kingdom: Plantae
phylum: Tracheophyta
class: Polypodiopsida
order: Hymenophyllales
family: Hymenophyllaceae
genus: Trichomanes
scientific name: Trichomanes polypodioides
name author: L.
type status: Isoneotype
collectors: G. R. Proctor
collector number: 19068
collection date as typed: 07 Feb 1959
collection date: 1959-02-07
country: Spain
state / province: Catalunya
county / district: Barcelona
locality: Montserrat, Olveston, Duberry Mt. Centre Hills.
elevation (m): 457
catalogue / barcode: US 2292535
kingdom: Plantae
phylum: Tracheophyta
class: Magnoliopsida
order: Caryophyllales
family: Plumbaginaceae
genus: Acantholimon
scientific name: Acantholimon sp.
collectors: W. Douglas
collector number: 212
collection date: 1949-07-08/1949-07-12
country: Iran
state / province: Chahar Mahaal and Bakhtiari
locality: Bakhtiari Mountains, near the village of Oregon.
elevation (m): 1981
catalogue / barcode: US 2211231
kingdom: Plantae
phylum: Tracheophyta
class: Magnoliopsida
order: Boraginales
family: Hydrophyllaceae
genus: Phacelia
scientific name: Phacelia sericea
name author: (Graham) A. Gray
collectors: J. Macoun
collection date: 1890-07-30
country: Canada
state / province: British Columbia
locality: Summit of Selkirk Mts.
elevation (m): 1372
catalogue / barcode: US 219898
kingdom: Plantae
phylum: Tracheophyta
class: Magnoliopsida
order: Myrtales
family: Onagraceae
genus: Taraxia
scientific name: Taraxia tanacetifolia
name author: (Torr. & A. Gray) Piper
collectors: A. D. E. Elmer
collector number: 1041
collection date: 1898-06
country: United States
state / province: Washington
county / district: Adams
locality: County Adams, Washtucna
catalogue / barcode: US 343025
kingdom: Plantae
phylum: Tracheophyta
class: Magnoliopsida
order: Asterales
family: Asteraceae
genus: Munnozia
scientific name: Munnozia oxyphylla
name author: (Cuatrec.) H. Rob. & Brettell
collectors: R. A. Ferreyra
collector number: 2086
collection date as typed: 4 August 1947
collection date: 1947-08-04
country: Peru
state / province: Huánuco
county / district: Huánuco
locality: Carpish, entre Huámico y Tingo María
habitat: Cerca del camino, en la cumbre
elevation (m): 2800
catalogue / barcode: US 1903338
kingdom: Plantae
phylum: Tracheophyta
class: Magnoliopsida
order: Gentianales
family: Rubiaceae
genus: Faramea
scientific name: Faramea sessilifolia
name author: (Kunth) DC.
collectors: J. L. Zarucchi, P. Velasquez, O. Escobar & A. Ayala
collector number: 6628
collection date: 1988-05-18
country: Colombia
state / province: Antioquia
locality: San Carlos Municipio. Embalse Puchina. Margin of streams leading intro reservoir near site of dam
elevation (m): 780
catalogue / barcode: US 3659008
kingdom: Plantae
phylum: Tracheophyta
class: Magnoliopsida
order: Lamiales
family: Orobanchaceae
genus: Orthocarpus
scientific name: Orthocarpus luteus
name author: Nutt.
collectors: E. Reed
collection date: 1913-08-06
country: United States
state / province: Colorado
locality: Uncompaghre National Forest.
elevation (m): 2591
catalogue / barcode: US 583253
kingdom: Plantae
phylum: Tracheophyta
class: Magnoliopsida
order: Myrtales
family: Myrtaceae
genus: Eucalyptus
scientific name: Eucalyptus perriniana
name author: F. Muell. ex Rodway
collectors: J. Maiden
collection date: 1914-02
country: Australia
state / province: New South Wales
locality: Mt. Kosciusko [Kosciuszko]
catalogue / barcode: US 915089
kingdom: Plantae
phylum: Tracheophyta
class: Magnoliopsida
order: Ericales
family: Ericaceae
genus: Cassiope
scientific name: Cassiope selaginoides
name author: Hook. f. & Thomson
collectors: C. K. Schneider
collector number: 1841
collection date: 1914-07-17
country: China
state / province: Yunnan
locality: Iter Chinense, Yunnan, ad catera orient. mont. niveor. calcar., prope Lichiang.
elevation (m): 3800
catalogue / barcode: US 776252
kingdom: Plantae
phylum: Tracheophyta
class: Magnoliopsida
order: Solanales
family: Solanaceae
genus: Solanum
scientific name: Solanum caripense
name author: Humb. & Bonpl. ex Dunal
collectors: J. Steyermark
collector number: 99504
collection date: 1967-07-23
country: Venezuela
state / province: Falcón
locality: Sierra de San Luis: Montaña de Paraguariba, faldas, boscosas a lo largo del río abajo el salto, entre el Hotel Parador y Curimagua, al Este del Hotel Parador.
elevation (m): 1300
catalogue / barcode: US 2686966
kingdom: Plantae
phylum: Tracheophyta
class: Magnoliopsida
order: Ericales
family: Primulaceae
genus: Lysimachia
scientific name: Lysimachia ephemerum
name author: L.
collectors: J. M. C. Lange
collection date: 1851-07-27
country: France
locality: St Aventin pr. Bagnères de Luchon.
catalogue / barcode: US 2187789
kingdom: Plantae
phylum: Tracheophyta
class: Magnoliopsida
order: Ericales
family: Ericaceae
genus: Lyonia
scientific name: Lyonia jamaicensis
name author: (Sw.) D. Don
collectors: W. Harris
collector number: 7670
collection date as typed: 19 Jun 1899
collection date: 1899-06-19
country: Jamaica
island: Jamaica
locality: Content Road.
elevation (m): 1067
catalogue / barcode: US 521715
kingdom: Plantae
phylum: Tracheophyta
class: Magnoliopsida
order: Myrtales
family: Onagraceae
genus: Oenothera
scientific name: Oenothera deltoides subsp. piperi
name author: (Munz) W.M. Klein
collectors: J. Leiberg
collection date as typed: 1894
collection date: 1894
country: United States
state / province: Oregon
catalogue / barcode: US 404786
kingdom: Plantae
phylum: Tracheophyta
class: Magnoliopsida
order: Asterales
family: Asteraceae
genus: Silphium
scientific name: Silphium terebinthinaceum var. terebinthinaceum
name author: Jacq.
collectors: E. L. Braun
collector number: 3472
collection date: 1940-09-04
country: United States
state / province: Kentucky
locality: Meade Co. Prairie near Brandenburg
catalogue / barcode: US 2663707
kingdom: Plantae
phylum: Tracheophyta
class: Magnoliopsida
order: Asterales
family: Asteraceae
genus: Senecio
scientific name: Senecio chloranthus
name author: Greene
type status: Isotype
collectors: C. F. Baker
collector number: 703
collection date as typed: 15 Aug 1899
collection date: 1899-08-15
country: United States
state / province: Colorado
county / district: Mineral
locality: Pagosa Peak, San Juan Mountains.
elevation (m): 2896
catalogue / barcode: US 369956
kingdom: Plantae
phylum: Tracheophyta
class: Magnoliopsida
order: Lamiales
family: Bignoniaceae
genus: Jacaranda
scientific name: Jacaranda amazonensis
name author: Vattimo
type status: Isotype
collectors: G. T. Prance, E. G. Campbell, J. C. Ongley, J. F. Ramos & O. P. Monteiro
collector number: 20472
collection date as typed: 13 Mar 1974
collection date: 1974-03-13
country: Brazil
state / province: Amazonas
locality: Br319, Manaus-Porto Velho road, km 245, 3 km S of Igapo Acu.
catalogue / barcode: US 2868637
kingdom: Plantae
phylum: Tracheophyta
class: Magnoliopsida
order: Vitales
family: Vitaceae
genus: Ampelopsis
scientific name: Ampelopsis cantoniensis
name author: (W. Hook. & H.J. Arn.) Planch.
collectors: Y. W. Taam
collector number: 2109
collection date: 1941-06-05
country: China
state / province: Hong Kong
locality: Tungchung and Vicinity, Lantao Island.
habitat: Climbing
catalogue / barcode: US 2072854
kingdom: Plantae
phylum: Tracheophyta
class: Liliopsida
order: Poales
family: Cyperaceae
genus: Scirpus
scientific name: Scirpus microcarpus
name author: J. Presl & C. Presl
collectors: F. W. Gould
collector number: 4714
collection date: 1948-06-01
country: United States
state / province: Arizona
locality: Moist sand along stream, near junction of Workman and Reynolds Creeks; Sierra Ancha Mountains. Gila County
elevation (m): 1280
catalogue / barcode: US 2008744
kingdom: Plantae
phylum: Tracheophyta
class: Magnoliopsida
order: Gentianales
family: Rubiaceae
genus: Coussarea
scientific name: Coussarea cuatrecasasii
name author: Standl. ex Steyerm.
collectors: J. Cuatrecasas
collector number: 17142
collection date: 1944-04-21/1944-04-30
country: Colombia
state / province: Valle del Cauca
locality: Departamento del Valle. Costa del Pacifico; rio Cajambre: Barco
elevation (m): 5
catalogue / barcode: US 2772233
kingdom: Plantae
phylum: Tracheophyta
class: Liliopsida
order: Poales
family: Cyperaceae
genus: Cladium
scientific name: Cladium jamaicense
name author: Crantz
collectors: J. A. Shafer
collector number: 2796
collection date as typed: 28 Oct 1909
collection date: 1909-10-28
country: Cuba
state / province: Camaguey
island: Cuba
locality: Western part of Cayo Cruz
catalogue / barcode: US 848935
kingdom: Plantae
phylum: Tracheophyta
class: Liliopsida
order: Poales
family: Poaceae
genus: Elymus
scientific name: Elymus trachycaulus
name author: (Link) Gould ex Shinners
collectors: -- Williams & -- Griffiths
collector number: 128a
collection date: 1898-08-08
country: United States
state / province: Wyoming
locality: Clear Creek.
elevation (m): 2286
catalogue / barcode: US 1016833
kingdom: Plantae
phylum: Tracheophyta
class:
--------------------------------------------------
# JOB
Reproduce the items starting with the line with "family: Bignoniaceae" and going on through the line with "genus: Ampelopsis", swapping "catalogue" for "catalog". Leave everything else in those lines unchanged.

# COMPLETE OUTPUT
family: Bignoniaceae
genus: Jacaranda
scientific name: Jacaranda amazonensis
name author: Vattimo
type status: Isotype
collectors: G. T. Prance, E. G. Campbell, J. C. Ongley, J. F. Ramos & O. P. Monteiro
collector number: 20472
collection date as typed: 13 Mar 1974
collection date: 1974-03-13
country: Brazil
state / province: Amazonas
locality: Br319, Manaus-Porto Velho road, km 245, 3 km S of Igapo Acu.
catalog / barcode: US 2868637
kingdom: Plantae
phylum: Tracheophyta
class: Magnoliopsida
order: Vitales
family: Vitaceae
genus: Ampelopsis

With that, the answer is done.